On shields

I don’t have a simple, 1-D opinion about what Judith Miller and Norman Pearlstine did in the Plame case, nor about shield laws.

I’ll likely be drummed out of the corps of journalism (if I haven’t been already and, if I have, what the hell, I’m not a joiner) but I’ve come to see that Time Inc. Editor in Chief Pearlstine did the hard thing, probably the right thing. The easy thing for him to do would have been to defy the court, stand by the journalistic orthodoxy, refuse to hand over the subpoened documents, lump fines that wouldn’t mean diddly to Time Warner, and go into the J-Hall of Fame on the back of his jailed reporter, Matthew Cooper. The hard thing to do was to defy the orthodoxy and conclude that, indeed, news organizations are not above the law. If the law is an ass, then change the law; that’s what we do in this country.

Meanwhile, Judith Miller is taking the brave move of protecting her source and I have to respect that even if others do not.

And I am relieved for Matthew Cooper, getting his get-out-of-jail card at the last minute in the form of a dispensation to testify from his source. To quote a more charitable blog than the last one linked:

The First Amendment may suffer for Cooper’s decision, but telling your six year old son that you may not come back for 180 days to uphold press freedoms not granted under the scope of a federal investigation makes the decision easy.

I’ve confessed that I’m not sure I would have the courage to go to jail and say goodbye to my children over professional privilege; I might be tempted to open an ice-cream stand instead.

As for shield laws: I’ll repeat what I said before:

I firmly believe that anyone and everyone can do journalism; I am a blog triumphalist, a proponent of citizens’ media. So there should not be a special privilege for people who are somehow officially accredited as journalists — not only because that excludes citizens who do journalism but also because it puts those credentialed at risk of having their credentials pulled by authorities. We do not want to find ourselves in that position.

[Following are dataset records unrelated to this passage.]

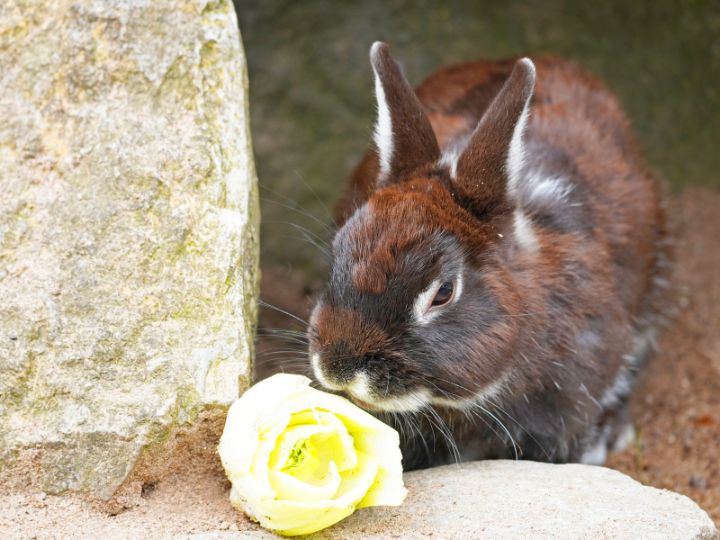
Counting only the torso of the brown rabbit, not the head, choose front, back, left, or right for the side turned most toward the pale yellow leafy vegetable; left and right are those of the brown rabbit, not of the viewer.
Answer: front

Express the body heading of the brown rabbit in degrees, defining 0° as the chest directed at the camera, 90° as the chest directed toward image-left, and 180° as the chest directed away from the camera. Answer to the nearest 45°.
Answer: approximately 45°

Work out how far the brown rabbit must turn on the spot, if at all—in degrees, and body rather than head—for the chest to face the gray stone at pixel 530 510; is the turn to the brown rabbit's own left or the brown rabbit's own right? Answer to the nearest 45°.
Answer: approximately 45° to the brown rabbit's own left

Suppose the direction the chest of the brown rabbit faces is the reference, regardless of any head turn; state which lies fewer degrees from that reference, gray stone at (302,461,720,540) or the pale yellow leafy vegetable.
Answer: the pale yellow leafy vegetable
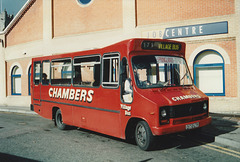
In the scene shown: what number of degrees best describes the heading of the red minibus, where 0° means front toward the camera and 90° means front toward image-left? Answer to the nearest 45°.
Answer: approximately 315°
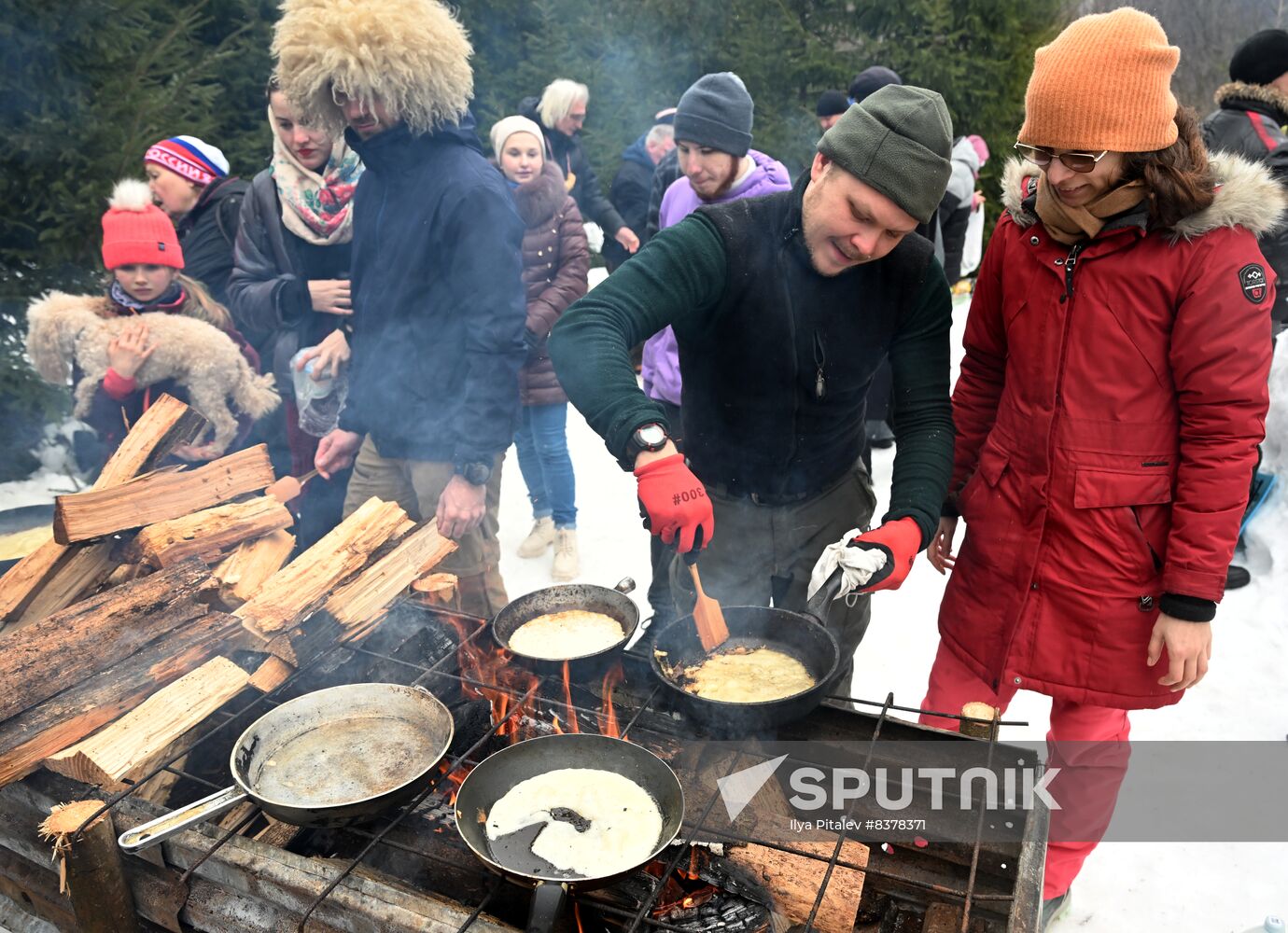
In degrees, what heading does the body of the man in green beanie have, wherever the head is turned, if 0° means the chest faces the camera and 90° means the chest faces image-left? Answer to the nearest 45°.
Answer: approximately 0°

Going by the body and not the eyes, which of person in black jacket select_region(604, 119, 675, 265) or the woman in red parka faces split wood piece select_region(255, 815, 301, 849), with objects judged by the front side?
the woman in red parka

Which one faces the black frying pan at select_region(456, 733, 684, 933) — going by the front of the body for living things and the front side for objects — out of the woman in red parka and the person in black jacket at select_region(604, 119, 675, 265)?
the woman in red parka

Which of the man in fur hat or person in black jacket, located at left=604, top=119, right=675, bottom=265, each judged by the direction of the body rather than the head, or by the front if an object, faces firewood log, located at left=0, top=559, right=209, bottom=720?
the man in fur hat

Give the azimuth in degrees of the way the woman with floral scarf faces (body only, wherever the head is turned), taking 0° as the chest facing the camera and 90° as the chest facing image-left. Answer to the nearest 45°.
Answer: approximately 315°

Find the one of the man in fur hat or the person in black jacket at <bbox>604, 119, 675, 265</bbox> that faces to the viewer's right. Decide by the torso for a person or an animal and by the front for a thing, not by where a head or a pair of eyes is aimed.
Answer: the person in black jacket
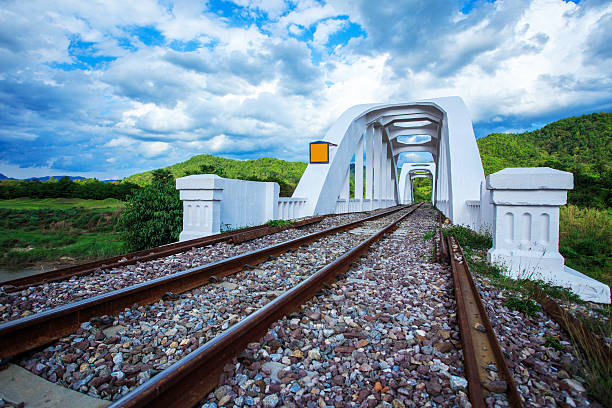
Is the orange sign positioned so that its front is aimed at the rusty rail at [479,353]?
yes

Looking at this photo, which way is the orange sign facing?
toward the camera

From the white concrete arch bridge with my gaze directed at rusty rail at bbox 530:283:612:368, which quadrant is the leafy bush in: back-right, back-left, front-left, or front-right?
front-right

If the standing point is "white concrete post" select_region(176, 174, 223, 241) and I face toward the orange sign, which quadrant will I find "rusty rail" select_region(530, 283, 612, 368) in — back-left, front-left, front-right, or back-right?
back-right

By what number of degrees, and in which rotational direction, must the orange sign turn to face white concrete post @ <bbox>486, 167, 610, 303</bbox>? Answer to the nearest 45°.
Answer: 0° — it already faces it

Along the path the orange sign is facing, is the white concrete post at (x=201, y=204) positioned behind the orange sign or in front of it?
in front

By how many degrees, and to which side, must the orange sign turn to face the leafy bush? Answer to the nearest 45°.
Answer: approximately 45° to its right

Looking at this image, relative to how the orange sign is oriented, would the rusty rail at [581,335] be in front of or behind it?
in front
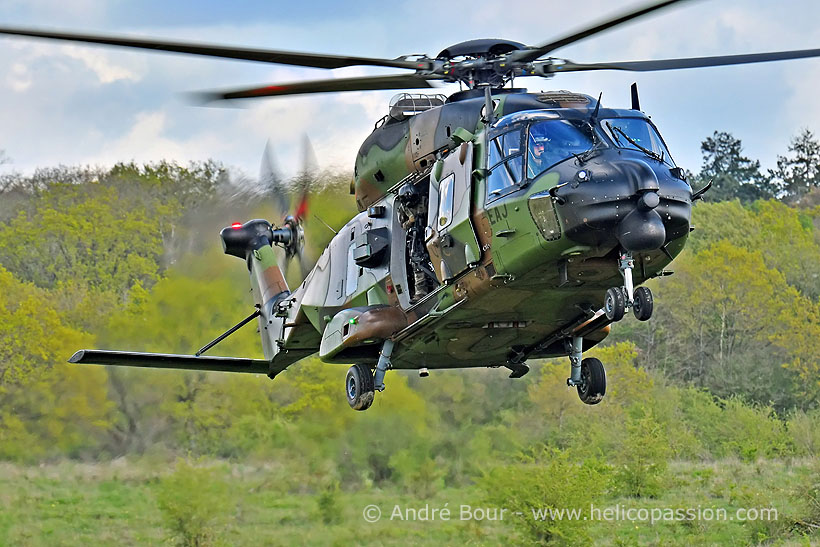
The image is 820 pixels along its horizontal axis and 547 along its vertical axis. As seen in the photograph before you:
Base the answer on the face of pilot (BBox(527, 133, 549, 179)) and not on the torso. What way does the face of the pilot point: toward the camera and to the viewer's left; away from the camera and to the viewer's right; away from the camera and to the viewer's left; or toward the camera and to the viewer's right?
toward the camera and to the viewer's right

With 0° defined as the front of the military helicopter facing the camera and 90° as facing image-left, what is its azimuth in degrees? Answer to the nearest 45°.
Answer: approximately 315°

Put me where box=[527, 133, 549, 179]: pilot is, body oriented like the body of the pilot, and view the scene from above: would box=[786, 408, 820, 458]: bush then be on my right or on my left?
on my left

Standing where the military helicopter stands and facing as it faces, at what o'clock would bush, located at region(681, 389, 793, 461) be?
The bush is roughly at 8 o'clock from the military helicopter.

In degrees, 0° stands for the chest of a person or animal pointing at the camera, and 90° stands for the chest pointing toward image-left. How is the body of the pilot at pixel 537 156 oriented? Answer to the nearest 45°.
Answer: approximately 315°

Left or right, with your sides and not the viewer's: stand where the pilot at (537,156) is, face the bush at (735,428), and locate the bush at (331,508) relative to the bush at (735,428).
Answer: left
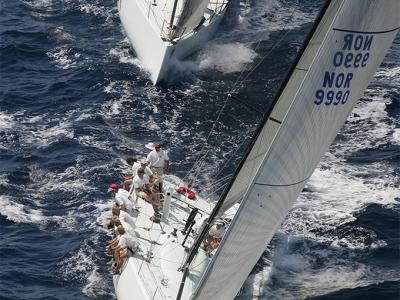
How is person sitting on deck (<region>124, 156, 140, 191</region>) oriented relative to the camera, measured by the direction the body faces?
to the viewer's left

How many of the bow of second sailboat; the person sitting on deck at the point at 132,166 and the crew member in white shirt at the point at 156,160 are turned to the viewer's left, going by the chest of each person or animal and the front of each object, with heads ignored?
1
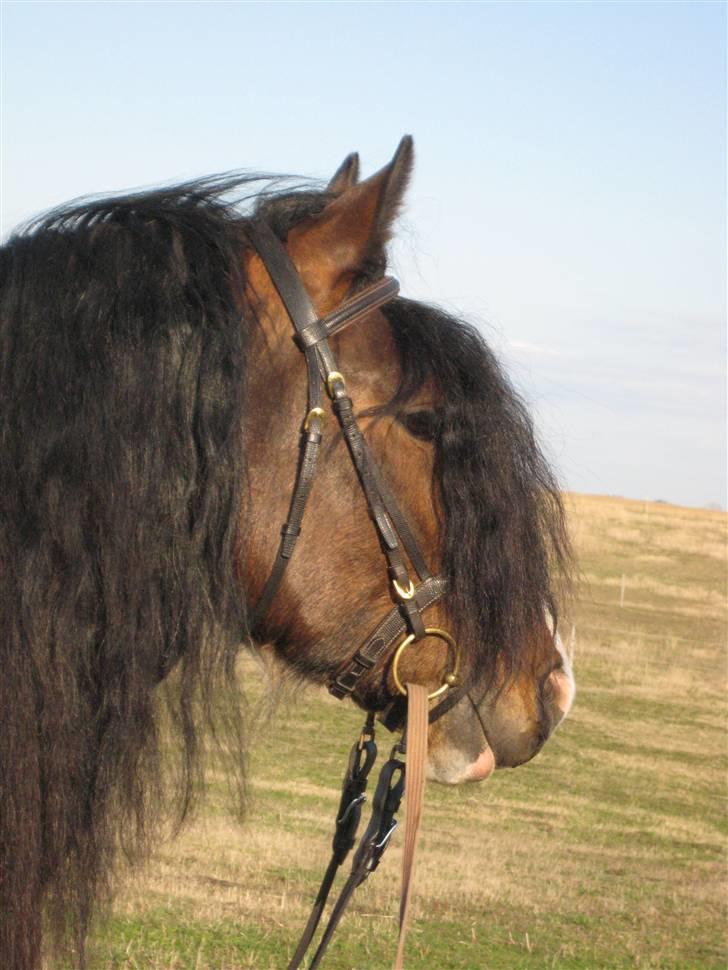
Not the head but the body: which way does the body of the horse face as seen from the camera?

Should there be a privilege? When everyone has it, there is also the danger that someone will claim privilege to hide criminal behavior: Someone will claim via a blog that they are doing journalism and have privilege and thus refuse to reveal a source of what they wrote in civil or criminal matters.

This had led many to say that privilege should not extend to criminal activities: that it is an obligation of citizens who know of criminal activity to reveal that. If that were the standard, then Miller would still not have privilege.

Frankly, I’m not sure where I come down. Ying-yangs:

I do believe in the necessity of privilege to enable the watchdogging of the powerful.

At the same time, I think we have grossly abused confidential sources in media and perhaps ruined privilege in the process.

I do think that if journalists have privilege then all citizens have privilege when they practice journalism, which now anyone can do: Anyone can publish.

I also believe there need to be limits — for example, regarding criminal activity. But then that, too, defangs privilege.

This onion has more layers:

On the one hand, not having protection for confidential sources means that they will be less likely to blow the whistle on power and that is bad for democracy.

Let’s not forget that the prevailing issue here isn’t just journalistic secrecy but government secrecy and what should and should not be kept from us in our alleged interest. And who’s going to determine what that interest is?

On the other hand, for journalists to claim “privilege” is for them to separate themselves from the public they serve and we’ve had too much of that. Journalists used to be citizens with a press. But now all citizens can have the press. Now we all can be journalists with sources and secrets and the public’s interest at heart. So where does that leave us?

I said before — and suffered the scorn of one particularly snooty, nasty, old-fashioned journalist as a result — that if Watergate happened today, Deep Throat would get a blog. That was seen as another moment of blog triumphalism. But I already have more than enough of those.

What this really means is that the state of anonymity and secrets changes. Now someone with a secret to reveal can do it and does not need to hide behind a reporter’s shield to do it — and, in many cases, cannot hide behind that shield: The source can go to the internet and reveal the secret directly, and anonymously. The internet becomes the anonymizer that reporters have been. So then no one knows who the source is. And no one knows how credible the revelation of the secret is. But that is where we head when we kill the middlemen.

Of course, as we get to the stinky middle of this onion, we will find all kinds of smelly motives of people using people to push their own agendas. It’s not just about principle. It’s about politics.

: Full disclosures: I consult for About.com, owned by The New York Times Company. I know Norman Pearlstine and used to work for Time Inc. I used to work for Matt Cooper’s late father-in-law, Henry Grunwald.